Right, and that wallet point is the whole reason I went on-device in the first place. When every token is metered you feel a 400k-token DOM dump immediately; running locally on your own machine, a noisy context just costs you a bit of latency, not a bill. AOM keeping the signal tight is a nice win either way, cloud or local.

UnitBuilds • Jul 1

Running local, you still feel the context hit though. Chances are you arent saving 400k tokens for a page, it'd fill your context window entirely, so a large chunk is just discarded when you run locally, cloud models tend to use a sub-agent, which just runs it, parses it, returns relevant data to main agent, which means you pay for 400k disposably, not cached.

Jackson Ly • Jul 1

Yeah, fair correction, and that's the sharper version of the point. Locally the currency isn't dollars, it's context budget and latency, but a 400k-token page will blow a local context window long before it blows your wallet, so the constraint is real either way.

Which is exactly why the sub-agent isolation pattern you're describing matters more locally, not less. You want a disposable worker whose whole job is: run the page, traverse the AOM, hand back the distilled semantic objects, then throw its context away. The main agent never sees the 400k of markup. AOM is what makes that worker's output small enough to return cheaply, so local + AOM + a throwaway sub-agent context is the combination that actually holds.

The one distinction I'd draw: cloud makes you pay for that 400k disposably per run, local makes you pay in tokens-per-second and a context window you have to be disciplined about. Same architecture, different meter. But you're right that "it's free locally" is too glib. The real win is not polluting the main context, and that's independent of where the model runs.

VoltageGPU • Jul 1

Interesting take on local-first AI — I've been working on on-device ML inference for secure workloads, and the trade-offs between performance and privacy are always tricky. Have you considered leveraging Apple's Neural Engine more aggressively for lower power consumption during continuous monitoring? I've seen similar approaches with VoltageGPU for edge workloads.

Jackson Ly • Jul 2

Yes, and the honest answer is that you don't get to be as aggressive with the ANE as you'd like. You compile to Core ML and the runtime decides placement, so the real work happens at export time: fp16, static shapes, ANE-friendly ops. One unsupported op and a chunk of the graph silently falls back to GPU or CPU, and the power budget changes without any API telling you loudly.
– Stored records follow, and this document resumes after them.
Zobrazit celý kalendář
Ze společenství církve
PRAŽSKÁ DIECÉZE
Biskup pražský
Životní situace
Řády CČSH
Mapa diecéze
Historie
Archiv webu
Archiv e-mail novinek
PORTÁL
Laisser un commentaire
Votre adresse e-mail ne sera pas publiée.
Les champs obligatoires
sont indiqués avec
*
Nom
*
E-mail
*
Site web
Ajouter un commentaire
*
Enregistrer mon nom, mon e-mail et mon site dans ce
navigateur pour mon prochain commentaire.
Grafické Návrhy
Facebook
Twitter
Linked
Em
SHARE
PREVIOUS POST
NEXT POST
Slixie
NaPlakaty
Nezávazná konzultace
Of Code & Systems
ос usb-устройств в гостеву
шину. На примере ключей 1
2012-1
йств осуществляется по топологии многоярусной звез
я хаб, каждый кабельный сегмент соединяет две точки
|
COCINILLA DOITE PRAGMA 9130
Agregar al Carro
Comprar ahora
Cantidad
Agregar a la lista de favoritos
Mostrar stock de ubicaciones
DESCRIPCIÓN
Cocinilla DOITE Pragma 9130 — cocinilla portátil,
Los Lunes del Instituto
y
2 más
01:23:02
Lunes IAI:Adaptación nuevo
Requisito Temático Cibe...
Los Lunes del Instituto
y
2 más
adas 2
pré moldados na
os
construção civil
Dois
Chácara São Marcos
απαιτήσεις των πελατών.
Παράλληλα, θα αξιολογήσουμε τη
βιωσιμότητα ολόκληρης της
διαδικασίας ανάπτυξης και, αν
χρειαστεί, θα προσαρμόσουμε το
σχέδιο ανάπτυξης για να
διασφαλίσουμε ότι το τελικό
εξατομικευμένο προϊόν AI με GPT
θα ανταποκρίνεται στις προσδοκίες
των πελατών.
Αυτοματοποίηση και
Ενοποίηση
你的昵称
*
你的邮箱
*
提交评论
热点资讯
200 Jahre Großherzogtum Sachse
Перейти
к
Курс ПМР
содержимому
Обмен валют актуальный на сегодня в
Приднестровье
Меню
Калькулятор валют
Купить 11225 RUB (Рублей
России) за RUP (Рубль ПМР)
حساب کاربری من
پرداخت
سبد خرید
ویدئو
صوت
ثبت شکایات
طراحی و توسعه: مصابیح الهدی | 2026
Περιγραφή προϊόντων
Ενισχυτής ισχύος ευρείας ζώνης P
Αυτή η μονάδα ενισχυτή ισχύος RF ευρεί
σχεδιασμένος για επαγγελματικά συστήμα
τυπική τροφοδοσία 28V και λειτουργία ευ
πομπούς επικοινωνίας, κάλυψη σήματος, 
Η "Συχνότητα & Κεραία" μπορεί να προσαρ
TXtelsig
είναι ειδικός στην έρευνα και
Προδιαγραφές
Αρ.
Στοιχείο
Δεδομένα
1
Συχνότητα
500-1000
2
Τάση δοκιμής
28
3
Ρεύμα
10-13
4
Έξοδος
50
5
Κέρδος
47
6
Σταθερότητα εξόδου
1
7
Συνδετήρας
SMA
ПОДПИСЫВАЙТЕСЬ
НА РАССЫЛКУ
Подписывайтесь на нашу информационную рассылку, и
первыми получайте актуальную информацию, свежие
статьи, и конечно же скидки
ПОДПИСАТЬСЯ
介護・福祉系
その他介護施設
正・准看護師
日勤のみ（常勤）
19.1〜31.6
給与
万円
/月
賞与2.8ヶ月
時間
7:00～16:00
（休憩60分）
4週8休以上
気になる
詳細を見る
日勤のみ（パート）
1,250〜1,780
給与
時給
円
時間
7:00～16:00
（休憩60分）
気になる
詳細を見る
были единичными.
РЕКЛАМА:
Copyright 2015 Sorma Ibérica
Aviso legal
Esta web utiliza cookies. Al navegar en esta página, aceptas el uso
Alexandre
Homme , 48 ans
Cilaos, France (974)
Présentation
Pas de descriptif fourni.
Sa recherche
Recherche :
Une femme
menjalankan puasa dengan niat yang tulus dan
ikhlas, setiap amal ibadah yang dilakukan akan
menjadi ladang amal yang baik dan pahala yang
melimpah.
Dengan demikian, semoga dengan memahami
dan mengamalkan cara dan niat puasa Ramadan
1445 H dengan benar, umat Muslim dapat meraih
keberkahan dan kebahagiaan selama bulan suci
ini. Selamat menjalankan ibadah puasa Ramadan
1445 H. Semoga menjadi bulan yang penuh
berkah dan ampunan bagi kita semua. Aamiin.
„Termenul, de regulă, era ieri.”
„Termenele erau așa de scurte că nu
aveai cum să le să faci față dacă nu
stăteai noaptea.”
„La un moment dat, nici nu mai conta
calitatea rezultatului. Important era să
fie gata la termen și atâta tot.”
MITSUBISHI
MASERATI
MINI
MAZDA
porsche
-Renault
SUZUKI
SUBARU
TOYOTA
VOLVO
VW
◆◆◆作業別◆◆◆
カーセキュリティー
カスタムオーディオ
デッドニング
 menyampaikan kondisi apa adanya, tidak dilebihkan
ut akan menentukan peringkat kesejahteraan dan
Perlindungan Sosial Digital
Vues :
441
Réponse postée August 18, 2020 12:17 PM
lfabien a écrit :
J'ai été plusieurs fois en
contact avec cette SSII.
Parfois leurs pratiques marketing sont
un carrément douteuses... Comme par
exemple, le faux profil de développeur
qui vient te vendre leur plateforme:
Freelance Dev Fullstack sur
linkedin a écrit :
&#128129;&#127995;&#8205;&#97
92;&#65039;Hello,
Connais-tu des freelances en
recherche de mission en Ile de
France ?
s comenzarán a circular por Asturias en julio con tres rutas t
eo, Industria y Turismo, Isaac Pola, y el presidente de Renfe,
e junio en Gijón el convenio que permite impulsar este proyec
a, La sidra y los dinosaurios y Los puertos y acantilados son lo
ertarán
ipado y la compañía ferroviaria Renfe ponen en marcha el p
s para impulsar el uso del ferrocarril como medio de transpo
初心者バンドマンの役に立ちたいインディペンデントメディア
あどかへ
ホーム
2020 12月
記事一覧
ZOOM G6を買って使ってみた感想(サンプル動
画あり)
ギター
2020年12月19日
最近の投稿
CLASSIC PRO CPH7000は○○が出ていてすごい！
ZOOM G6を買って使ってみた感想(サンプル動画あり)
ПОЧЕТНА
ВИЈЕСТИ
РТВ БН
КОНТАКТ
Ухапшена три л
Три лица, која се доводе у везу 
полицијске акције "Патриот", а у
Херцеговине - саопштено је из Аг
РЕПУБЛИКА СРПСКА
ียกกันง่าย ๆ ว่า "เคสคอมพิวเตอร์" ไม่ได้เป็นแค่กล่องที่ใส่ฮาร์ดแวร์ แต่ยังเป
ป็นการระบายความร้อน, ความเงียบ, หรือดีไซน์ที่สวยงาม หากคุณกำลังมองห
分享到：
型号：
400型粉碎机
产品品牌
For continuous monitoring specifically, the scheduler turned out to be a bigger power lever than raw ANE efficiency. The pattern that works for me is a cascade: a tiny always-on gate (cheap embeddings and heuristics) decides whether anything interesting happened, and the heavier models only wake on candidate events. Duty-cycling the expensive tier saves more than any amount of graph tuning on it. The embedding tier on the ANE at fp16 is nearly free; it's the generative tier you have to keep event-driven.

Jackson Ly • Jul 2

yeah, and thats the part people miss about local: you cant let the main model eat the 400k, so you're forced to build the sub-agent tier yourself instead of the cloud hiding it for you. the pattern that survives locally is the same one you're describing, a cheap pass (AOM traversal, or bm25/embedding over the chunks, or a tiny extractor model) reads the 400k and hands back the 2k that matter, and the main context only ever sees the 2k.

the twist is the economics flip. in the cloud that disposable 400k pass is real money every single time. local, the discard is just compute you already paid for in electricity, not per-token, so eating a big throwaway pass is actually cheaper on-device. the constraint becomes latency and context window, not dollars. so local doesnt remove the sub-agent, it just moves the bill from cash to milliseconds and makes you own the harness.

which is kind of the whole local-first trade in one example: you give up the managed convenience and pay in engineering, but the marginal run is basically free and private.